ENTRIES SUPPLIED:
○ ○ ○ ○

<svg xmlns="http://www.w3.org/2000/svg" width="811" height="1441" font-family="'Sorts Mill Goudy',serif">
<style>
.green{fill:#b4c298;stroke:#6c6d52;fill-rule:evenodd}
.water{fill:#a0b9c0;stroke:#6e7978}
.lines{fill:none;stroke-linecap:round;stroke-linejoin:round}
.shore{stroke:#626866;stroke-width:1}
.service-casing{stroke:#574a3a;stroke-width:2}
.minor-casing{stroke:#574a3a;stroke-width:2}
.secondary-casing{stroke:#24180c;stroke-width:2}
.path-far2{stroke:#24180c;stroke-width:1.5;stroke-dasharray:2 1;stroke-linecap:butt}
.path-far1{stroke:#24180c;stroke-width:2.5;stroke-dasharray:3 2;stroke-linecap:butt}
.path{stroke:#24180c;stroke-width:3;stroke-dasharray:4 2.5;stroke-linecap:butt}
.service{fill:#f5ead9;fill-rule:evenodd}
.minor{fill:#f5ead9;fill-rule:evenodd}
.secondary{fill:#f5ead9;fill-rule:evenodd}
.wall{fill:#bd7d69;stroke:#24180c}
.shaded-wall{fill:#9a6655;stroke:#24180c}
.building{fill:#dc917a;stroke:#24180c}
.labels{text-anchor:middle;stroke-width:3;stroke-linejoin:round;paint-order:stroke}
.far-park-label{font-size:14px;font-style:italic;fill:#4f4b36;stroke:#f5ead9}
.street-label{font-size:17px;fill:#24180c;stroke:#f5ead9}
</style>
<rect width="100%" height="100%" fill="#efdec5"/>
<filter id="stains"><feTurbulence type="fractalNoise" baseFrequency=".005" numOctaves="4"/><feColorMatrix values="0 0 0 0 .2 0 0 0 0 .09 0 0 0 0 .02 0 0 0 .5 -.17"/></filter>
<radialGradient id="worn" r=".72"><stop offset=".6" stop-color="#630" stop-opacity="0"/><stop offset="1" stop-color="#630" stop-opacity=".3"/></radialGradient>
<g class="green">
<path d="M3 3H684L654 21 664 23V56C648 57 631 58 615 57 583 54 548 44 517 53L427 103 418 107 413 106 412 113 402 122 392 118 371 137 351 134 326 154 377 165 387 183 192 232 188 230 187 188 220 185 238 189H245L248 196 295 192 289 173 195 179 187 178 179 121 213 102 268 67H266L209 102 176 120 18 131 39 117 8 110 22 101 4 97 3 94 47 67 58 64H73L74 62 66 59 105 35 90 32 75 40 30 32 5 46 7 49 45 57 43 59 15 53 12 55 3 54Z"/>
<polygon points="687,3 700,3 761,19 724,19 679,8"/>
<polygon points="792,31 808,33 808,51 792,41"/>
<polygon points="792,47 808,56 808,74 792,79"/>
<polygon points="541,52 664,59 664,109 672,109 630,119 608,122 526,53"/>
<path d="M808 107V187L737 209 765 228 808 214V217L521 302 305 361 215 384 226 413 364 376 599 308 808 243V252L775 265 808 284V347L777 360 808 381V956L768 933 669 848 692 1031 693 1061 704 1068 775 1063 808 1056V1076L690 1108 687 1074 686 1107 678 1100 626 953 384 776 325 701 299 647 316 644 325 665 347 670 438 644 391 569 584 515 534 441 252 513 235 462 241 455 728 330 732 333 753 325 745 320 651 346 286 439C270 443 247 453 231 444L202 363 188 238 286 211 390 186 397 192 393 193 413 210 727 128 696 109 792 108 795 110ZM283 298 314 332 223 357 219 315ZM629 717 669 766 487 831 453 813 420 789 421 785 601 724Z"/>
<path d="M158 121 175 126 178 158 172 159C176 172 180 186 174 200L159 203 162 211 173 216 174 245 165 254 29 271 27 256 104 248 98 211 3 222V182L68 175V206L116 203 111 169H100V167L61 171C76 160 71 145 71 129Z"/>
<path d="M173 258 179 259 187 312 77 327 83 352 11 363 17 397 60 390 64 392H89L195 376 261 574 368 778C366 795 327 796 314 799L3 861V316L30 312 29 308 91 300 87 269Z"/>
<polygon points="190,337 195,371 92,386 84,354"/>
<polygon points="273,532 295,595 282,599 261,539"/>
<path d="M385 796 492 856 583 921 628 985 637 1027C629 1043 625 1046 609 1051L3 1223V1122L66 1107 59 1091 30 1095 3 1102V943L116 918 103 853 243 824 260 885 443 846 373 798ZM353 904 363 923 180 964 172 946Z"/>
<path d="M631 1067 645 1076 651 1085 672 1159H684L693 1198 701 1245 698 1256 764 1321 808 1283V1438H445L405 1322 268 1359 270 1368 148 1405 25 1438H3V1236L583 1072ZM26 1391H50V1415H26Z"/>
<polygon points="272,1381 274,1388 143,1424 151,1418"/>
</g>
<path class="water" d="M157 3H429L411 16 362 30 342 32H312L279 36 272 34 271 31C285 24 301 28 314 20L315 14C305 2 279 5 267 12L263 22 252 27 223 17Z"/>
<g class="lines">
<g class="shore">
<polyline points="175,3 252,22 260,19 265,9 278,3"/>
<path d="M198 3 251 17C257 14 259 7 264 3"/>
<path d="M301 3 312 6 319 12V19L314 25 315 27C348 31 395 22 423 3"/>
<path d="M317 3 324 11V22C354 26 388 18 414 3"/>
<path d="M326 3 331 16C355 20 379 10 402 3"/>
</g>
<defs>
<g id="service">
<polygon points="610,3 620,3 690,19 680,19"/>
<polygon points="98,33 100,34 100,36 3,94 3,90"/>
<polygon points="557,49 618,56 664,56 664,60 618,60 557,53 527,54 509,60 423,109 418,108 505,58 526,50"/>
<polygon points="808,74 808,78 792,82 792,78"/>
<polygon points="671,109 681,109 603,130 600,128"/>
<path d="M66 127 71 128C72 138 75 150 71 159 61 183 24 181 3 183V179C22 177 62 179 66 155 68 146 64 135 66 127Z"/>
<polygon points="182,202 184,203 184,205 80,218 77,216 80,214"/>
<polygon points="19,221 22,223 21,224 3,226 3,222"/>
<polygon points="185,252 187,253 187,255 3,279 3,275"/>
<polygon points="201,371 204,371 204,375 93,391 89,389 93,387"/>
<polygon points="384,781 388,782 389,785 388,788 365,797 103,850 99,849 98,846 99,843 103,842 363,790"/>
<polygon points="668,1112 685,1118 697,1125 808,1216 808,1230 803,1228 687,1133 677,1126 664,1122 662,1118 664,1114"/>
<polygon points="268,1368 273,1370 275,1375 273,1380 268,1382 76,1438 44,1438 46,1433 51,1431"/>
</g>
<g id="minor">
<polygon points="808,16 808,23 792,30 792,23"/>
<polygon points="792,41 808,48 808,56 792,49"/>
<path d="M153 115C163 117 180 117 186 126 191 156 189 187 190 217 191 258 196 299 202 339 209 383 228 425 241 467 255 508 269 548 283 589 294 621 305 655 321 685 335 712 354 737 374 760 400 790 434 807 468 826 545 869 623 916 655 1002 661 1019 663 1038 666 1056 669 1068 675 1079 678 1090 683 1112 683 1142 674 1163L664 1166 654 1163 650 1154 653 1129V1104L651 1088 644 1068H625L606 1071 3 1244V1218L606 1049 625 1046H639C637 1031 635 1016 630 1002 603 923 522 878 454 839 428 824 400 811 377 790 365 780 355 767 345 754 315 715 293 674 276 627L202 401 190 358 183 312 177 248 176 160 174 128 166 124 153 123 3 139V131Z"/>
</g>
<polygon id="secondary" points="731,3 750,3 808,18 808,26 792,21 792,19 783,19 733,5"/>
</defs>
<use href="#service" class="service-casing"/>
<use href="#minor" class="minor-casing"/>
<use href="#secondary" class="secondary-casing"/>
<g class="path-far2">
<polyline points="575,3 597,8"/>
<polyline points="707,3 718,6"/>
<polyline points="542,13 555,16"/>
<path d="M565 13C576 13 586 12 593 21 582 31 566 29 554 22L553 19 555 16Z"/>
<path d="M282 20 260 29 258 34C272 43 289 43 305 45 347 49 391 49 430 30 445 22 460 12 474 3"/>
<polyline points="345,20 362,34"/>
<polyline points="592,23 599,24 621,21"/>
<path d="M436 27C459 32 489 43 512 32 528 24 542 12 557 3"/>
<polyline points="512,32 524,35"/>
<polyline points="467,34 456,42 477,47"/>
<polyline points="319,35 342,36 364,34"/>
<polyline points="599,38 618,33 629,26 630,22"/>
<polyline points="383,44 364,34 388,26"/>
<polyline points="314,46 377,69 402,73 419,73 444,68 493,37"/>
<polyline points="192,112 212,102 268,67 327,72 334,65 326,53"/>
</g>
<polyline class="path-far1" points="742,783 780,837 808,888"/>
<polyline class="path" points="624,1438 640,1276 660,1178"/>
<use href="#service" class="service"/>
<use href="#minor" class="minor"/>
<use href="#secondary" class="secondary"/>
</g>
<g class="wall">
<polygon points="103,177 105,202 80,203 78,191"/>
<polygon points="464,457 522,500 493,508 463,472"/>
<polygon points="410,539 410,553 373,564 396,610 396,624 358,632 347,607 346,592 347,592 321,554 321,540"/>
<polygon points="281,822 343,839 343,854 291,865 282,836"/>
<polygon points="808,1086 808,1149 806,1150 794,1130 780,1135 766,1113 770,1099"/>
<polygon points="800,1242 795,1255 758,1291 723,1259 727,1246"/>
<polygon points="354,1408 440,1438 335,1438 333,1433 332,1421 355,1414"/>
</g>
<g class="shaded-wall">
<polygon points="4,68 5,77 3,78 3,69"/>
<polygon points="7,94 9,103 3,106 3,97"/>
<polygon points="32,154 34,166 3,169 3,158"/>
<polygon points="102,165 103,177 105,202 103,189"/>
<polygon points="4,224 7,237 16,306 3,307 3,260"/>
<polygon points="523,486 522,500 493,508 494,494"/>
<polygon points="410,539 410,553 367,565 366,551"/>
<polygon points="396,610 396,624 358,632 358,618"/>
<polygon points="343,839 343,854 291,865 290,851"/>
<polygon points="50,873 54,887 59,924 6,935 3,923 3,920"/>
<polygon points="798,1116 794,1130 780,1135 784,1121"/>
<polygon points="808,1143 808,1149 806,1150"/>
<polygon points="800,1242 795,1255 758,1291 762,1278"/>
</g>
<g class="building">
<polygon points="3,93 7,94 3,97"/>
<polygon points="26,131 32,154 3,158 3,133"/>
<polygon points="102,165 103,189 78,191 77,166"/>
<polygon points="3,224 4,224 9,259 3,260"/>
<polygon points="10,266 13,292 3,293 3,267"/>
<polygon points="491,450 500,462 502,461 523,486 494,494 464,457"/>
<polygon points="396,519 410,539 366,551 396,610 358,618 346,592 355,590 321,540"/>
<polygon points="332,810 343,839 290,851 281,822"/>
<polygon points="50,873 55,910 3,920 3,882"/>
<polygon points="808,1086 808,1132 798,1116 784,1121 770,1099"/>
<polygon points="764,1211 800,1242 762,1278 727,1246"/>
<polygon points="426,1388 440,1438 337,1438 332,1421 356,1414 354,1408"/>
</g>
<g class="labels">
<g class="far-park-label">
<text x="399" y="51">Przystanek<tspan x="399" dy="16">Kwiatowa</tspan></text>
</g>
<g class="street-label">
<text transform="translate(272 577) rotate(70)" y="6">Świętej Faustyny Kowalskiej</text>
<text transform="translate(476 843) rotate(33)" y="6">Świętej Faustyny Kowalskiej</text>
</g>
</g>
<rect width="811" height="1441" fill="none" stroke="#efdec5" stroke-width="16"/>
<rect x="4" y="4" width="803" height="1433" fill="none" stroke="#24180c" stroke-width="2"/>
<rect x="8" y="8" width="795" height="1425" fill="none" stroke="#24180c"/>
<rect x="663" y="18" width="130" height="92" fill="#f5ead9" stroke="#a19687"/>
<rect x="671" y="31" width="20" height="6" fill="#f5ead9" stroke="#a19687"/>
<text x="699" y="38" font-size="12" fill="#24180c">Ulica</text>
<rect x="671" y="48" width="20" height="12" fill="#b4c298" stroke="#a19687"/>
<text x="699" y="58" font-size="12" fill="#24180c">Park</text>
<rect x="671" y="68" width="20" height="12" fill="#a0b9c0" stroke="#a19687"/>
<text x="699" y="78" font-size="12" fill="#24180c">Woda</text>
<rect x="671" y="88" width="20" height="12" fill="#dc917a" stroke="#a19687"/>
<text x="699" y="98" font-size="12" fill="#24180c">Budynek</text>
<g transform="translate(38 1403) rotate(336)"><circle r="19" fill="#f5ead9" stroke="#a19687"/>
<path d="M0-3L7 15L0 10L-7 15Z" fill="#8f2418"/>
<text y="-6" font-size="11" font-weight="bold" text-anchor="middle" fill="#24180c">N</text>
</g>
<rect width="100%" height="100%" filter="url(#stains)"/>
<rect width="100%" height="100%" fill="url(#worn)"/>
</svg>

○ ○ ○ ○

PROMPT: The lines holding the string "transform" in the listing above are what you should copy out.

ANSWER FOR THE TASK:
<text transform="translate(272 577) rotate(70)" y="6">Świętej Faustyny Kowalskiej</text>
<text transform="translate(476 843) rotate(33)" y="6">Świętej Faustyny Kowalskiej</text>
<g transform="translate(38 1403) rotate(336)"><circle r="19" fill="#f5ead9" stroke="#a19687"/>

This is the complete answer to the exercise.